Xavier Velasco
No es lo mismo creerle a una mujer que creer en una mujer. En el primer caso se requiere que su argumentación parezca verosímil, en el segundo basta con que sus ojos no lo sean. Se cree en una mujer por excepción divina y razones paganas, con fanatismo y ánimo de cruzado, aun y sobre todo si miente con descaro. Se cree en una mujer igual que en el costal de Santa Claus, la canasta del conejo de Pascua, la cuenta bancaria del ratón de los dientes de leche y el vuelo bajo de la mariposa nocturna. Se cree en una mujer como quien organiza un motín en la cárcel odiosa del sentido común, pues contra él solemos pelear los fanáticos. Que otros rindan tributo a bautismos, circuncisiones, reencarnaciones y transfiguraciones, yo creo en las mujeres imposibles.

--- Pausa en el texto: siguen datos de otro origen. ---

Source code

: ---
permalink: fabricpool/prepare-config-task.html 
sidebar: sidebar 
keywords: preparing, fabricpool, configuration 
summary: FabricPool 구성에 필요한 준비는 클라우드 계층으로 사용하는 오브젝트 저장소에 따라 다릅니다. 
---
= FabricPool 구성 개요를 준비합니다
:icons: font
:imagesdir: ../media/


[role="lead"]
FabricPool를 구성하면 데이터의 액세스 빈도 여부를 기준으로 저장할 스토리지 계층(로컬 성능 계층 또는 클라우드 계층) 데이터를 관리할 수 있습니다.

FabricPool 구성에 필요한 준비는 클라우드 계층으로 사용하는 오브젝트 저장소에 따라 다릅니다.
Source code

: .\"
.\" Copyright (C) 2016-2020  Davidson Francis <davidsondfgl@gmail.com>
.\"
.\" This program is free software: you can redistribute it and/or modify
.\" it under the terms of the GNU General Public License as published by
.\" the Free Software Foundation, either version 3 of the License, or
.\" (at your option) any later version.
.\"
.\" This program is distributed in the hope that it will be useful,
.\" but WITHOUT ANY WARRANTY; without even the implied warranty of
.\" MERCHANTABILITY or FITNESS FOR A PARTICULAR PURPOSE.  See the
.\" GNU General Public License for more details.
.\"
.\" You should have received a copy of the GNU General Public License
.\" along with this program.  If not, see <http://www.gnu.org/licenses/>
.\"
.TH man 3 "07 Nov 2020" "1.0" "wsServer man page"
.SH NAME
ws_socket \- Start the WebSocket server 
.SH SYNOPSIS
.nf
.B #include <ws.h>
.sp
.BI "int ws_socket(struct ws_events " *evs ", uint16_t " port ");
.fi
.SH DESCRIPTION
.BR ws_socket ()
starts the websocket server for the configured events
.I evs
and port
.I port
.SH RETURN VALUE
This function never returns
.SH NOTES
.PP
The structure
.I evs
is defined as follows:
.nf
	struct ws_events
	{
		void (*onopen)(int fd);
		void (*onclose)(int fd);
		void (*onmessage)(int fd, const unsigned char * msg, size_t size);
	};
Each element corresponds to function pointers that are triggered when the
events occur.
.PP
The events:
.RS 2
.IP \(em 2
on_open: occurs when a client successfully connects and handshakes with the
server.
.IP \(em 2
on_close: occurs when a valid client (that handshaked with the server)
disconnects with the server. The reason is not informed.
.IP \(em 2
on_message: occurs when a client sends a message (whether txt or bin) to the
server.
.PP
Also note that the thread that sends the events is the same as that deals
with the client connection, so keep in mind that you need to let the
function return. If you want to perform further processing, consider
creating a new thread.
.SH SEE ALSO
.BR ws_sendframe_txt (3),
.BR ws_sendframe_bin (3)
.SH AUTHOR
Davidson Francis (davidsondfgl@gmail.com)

—Ya le dije que para usted no soy mujer. Si insiste en verme así, coleguita, voy a verme obligada a solicitar mi transferencia y a ver entonces qué esperpento le mandan —Afrodita del Carmen tiene la facultad sobrenatural de cargar las ensoñaciones más ingrávidas con comentarios tétricamente sólidos. —Además, yo no soy imposible. Tenemos un contrato pro-fe-sio-nal que automáticamente me excluye de su horizonte galante. Cláusula 195, inciso C.
En fin, que me he tragado todo con obediencia supersticiosa. Qué voy a hacer, si soy de esos ingenuos que creen en Santa Claus sólo porque lo vieron caer de la chimenea. Aunque, ya en la práctica, incluso los fanáticos sabemos ser escépticos, por eso es que a Afrodita le creo solamente lo que me conviene. Descreo profundamente, por ejemplo, de la cláusula 195 de nuestro contrato, especialmente de su inciso C. Eso de que ella pueda ser mujer para cualquiera menos para mí me parece una exclusión insensible, inhumana e intolerable. Es decir, tolerable sólo para quien gusta de cortejar mujeres imposibles.
—La profesión de musa, coleguita, es bastante menos etérea y mucho más sacrificada de lo que deja ver el estereotipo.
—¿No tendrías que hablar con acento madrileño? —súbitamente me urge que me ayude a creerle.
—No, colega. Yo pertenezco a Unamuno.
—¿A don Miguel?
—A la Unión Nacional de Musas Novelistas. Las únicas autorizadas para operar en territorio nacional. Las demás son piratas, yo sé lo que le digo.
—Querrás decir musas de novelistas.
—Cuidado, coleguita, no se equivoque. Nos costó muchos años conquistar esa reivindicación que ahora usted pretende regatearnos. ¿Ya se puso a pensar que un día no muy lejano acabaremos dividiendo las regalías? Por lo pronto, y en unos cuantos días, cuando ya haya podido apreciar la calidad de mi trabajo, se va dar cuenta de que el novelista viene a ser algo así como un ejecutivo de la musa. Un secretario, incluso.
Cuando se cree en una mujer imposible, poco importa que sea una legalista sin corazón, una impostora sistemática, una sindicalista mesiánica o una extorsionadora espiritual. Se cree en ella no tanto a pesar de una o más de esas cosas, como precisamente por su causa. Se cree en ella hasta el fin porque al final puede uno vivir sin ella, pero no sin contarla fervientemente a ella. Y cree uno en las cosas que cuenta porque es la única forma de que algún día sucedan.
—Debe de haber millones de hechos verdaderos que hasta hoy todavía siguen sin pasar… —no sé si un día voy a acostumbrarme a apuntar sin complejos los comentarios de Afrodita del Carmen. Por un lado, me sigue intimidando que aborde así mi tren de pensamiento, por el otro me niego a darle gasolina para esos extremismos de índole golpista según los cuales yo tendría que ser su mayordomo —…anótelo, no se haga el occiso, si no luego qué va a escribir en El Boomeran(g).
—Llena eres de gracia, Afrodita del Carmen —comento de repente, mientras voy anotando en el cuaderno.
—Amén, coleguita —en términos concretos, uno cree en las mujeres imposibles porque sólo ellas llenan los altares. Lo demás ya es superstición y fanatismo.